Eusebio argues that France is also battered by internal tensions, as recently highlighted by rioting in the north-western Atlantic city of Nantes in which one man lost his life, killed by police. That death prompted familiar grim images as once again, the outside world questioned French law enforcement tactics in immigrant neighbourhoods. Images of burned-out cars, smashed bus shelters and shattered store fronts served only to remind the French of the country's struggles with policing in minority neighbourhoods.
"France might be about to play in the World Cup final in Moscow with a multi-ethnic team which seems to reflect a united country, but this is an illusion. In such a context, the last thing the French want is for the unity of the European Union itself to be questioned by something like Brexit," says Eusebio.
As he reflects on the challenges facing the EU, he is just one more observer to point out how the biggest losers in a weakened, less united Europe will be the so-called 'Erasmus generation'. These are, of course, the young Europeans of many different nationalities who have long looked on London, above all, as an arrival point on a journey of language learning, the first time leaving home, timid self-discovery and cross-cultural awareness. Eusebio himself has two young sons working in London who may shortly be forced to up sticks and move.

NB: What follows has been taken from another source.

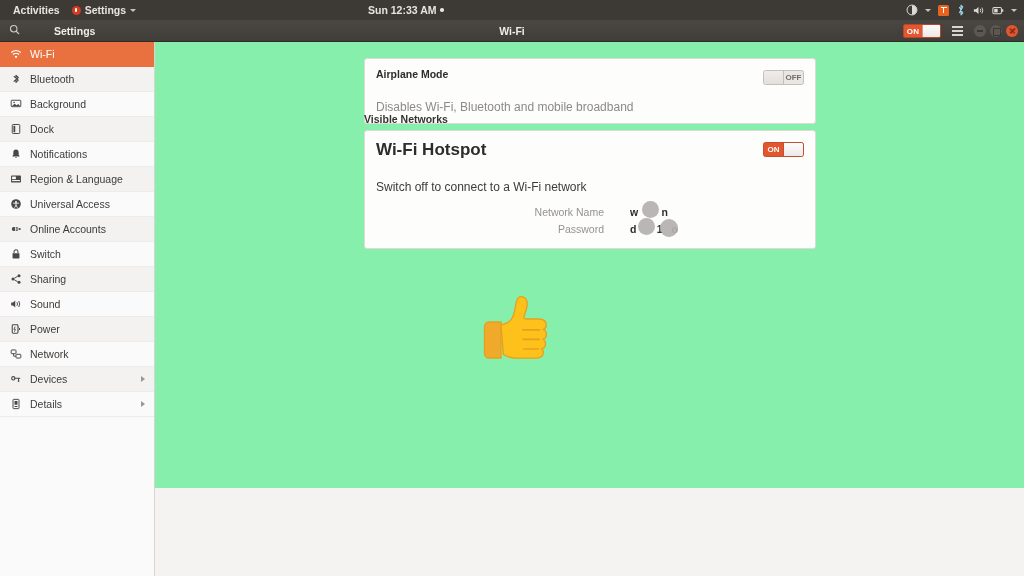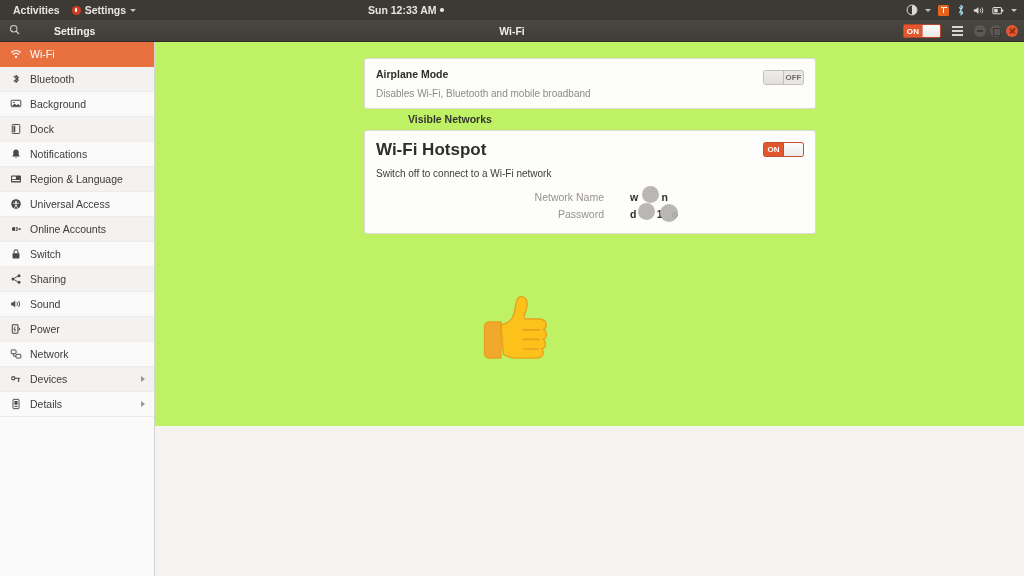"Airplane Mode" .content { background: #bef264 -> #86efac; height: 384px -> 446px }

That version of London as the must-stop-there home to Europe's not so gilded youth found a rather sentimental reflection in these thoughts on the front page of Turin daily La Stampa last Friday: "Guys, we had a good time. We went to London at the end of the 1980s and the beginning of the 1990s, that's the way it was for us and those younger than us right through to today. You set out, unplanned, for an adventure, or maybe just for a holiday.
"Today, you can go to London and travel round from early morning to late at night speaking Italian; you find Italian everywhere, in the chemist's shop, in restaurants, in museums, there are even Italian taxi drivers.
"London is an incredible, euphoric mix of races, a wonderful cocktail of different bloodlines and intellects, a city where people are always on the move, driven by the energy of building sites, by day and by night. London is an open city and maybe it will never be so again.
"London has become a city which like almost the entire wealthy world simply does not want the poor, they scare people. Lads, we had a good time. As for you, you will have the borders back and you know who to thank for it..."
Not everyone is quite so melodramatic. Tobias Pilar, Rome correspondent of the Frankfurter Allgemeiner Zeitung, points out that the UK economy represents €2.3bn of an overall €15.3bn EU GDP. His point is that the EU can survive the departure of the UK.
Germany's priority is to preserve the integrity of the EU, not to sort out a better Brexit deal. The issue is not one of how much will we pay for a BMW car, but rather how much will we pay for the European dream. If that means trade barriers to the UK, so be it. The idea of the Brexiteers that this was a Wednesday cattle market, where prices and exports would take precedence, is simply mistaken.
Is the fog about to descend on Dover again? Once more, the 'Continent' could be isolated.